Jeff Buckley, Radiohead and Fake Plastic Trees

On 1 September 1994, Jeff Buckley played a set at The Garage, Finsbury Park (London) that has taken on almost mythical status. Here is a wonderfully evocative description of what happened that evening:

… it might be the most harrowing and disturbing performance he ever gave, and it certainly engendered the magnificently angry “road version” of Eternal Life. The final encore starts breezily enough, with a relaxed Jeff joking about a lost phone number and dedicating the song to a fan …and then to “someone else”. Nina Simone’s beseeching All That I Ask morphs into Big Star’s Kangaroo and then into Jeff’s own Chocolate improvisation, here stretched and extended into the kind of wired, spontaneous theatre which might have made Jim Morrison proud.

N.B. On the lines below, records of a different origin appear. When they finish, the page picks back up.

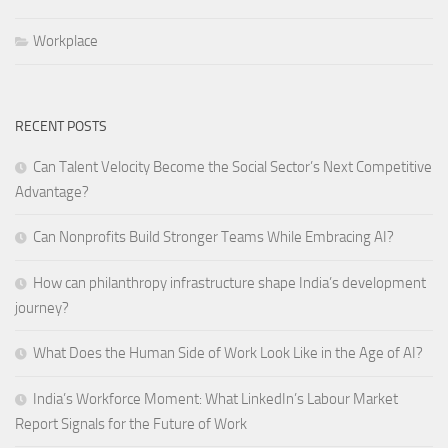
Workplace
RECENT POSTS
Can Talent Velocity Become the Social Sector’s Next Competitive
Advantage?
Can Nonprofits Build Stronger Teams While Embracing AI?
How can philanthropy infrastructure shape India’s development
journey?
What Does the Human Side of Work Look Like in the Age of AI?
India’s Workforce Moment: What LinkedIn’s Labour Market
Report Signals for the Future of Work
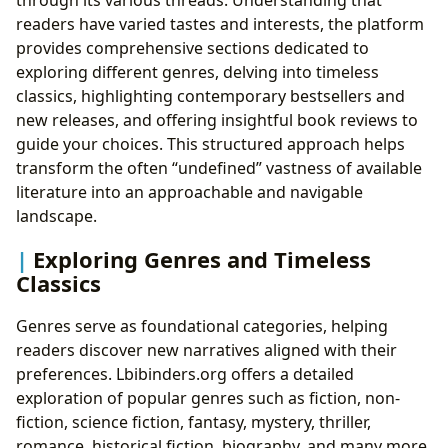
readers have varied tastes and interests, the platform
provides comprehensive sections dedicated to
exploring different genres, delving into timeless
classics, highlighting contemporary bestsellers and
new releases, and offering insightful book reviews to
guide your choices. This structured approach helps
transform the often “undefined” vastness of available
literature into an approachable and navigable
landscape.
Exploring Genres and Timeless
Classics
Genres serve as foundational categories, helping
readers discover new narratives aligned with their
preferences. Lbibinders.org offers a detailed
exploration of popular genres such as fiction, non-
fiction, science fiction, fantasy, mystery, thriller,
romance, historical fiction, biography, and many more.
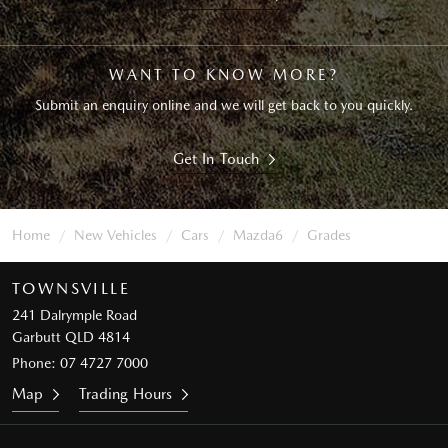
WANT TO KNOW MORE?
Submit an enquiry online and we will get back to you quickly.
Get In Touch
Home
New Vehicles
Cars
Mazda6
Grades
TOWNSVILLE
241 Dalrymple Road
Garbutt QLD 4814
Phone:
07 4727 7000
Map
Trading Hours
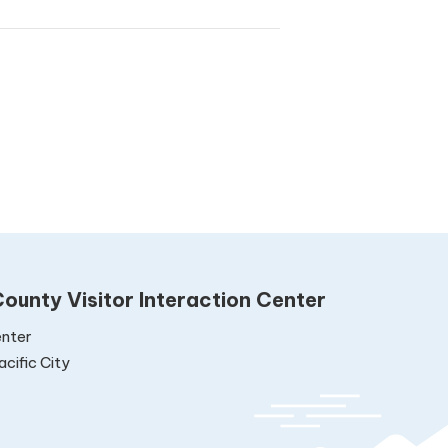
ounty Visitor Interaction Center
nter
cific City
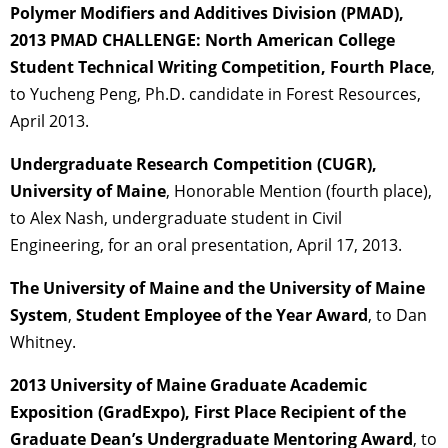
Polymer Modifiers and Additives Division (PMAD),
2013 PMAD CHALLENGE: North American College
Student Technical Writing Competition, Fourth Place
,
to Yucheng Peng, Ph.D. candidate in Forest Resources,
April 2013.
Undergraduate Research Competition (CUGR),
University of Maine
, Honorable Mention (fourth place),
to Alex Nash, undergraduate student in Civil
Engineering, for an oral presentation, April 17, 2013.
The University of Maine and the University of Maine
System
,
Student Employee of the Year Award
, to Dan
Whitney.
2013 University of Maine Graduate Academic
Exposition (GradExpo), First Place Recipient of the
Graduate Dean’s Undergraduate Mentoring Award
, to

It’s a descent into the underworld, a stream-of-consciousness assault on stores of memory and desire, a devastating self-flagellation.(“There you stare, your finger twisting your red hair, your accusations flying from you, oh you call me a liar, a cheater, you call me a whore..”) It’s sometimes violent, sometimes erotic, sometimes tender, sometimes terrifying, and so painfully intimate that it becomes overwhelming to witness. “Some day I’d like to become you and to know what it’s like to feel me inside…when I wake up in your hair, when I wake up in your arms, I swear upon my blood I understand you, I swear on my grave I understand you…” A Sony executive in the audience later sent him a memo asking him not to repeat the half-hour encore, claiming he was failing to “do justice to himself as an entertainer.” Jeff reacted by turning his song Eternal Life into a vicious piece of hardcore directed straight at the music business he so mistrusted …

Web Article, Clare O’Brien, ‘Flowers in Time’ website


Fortunately, bootlegs of the gig exist, they are right here …



and here …



If the gig wasn’t legendary enough as it is, the mystique that surrounds it has been enhanced by Thom Yorke’s presence in the audience. He was – apparently – blown away by Buckley’s singing, and the power of his performance.

Thom had been struggling for weeks to make a satisfactory recording of Fake Plastic Trees. The very next day, he went to the studio and – inspired by Buckley – simply nailed it.


3 Replies to “Jeff Buckley, Radiohead and Fake Plastic Trees”

  1. You’re pulling the thoughts from my mind lately, Serene (or perhaps I’m riding blissfully on the wavelengths of your wonderful Radiohead-inspired posts). I was *just* reading about “Fake Plastic Trees” and its connection to Jeff Buckley a few hours ago. As much as I love Thom, Jeff is my favorite male musician and to know that his performance inspired Thom’s vocals on “Fake Plastic Trees” is so unexpected, and so perfect.

    These posts you’re writing are so inspiring and uplifting to me, Serene. Thank you so much. ♥

    Liked by 2 people

    1. Thanks! I agree totally about Buckley, he was really unique and astonishing. I can well imagine his singing being an inspiration to Thom. Pleased you are enjoying the posts – it won’t always be Radiohead, I have some festivals coming up! And I will go back to posts about SL when the mood takes me.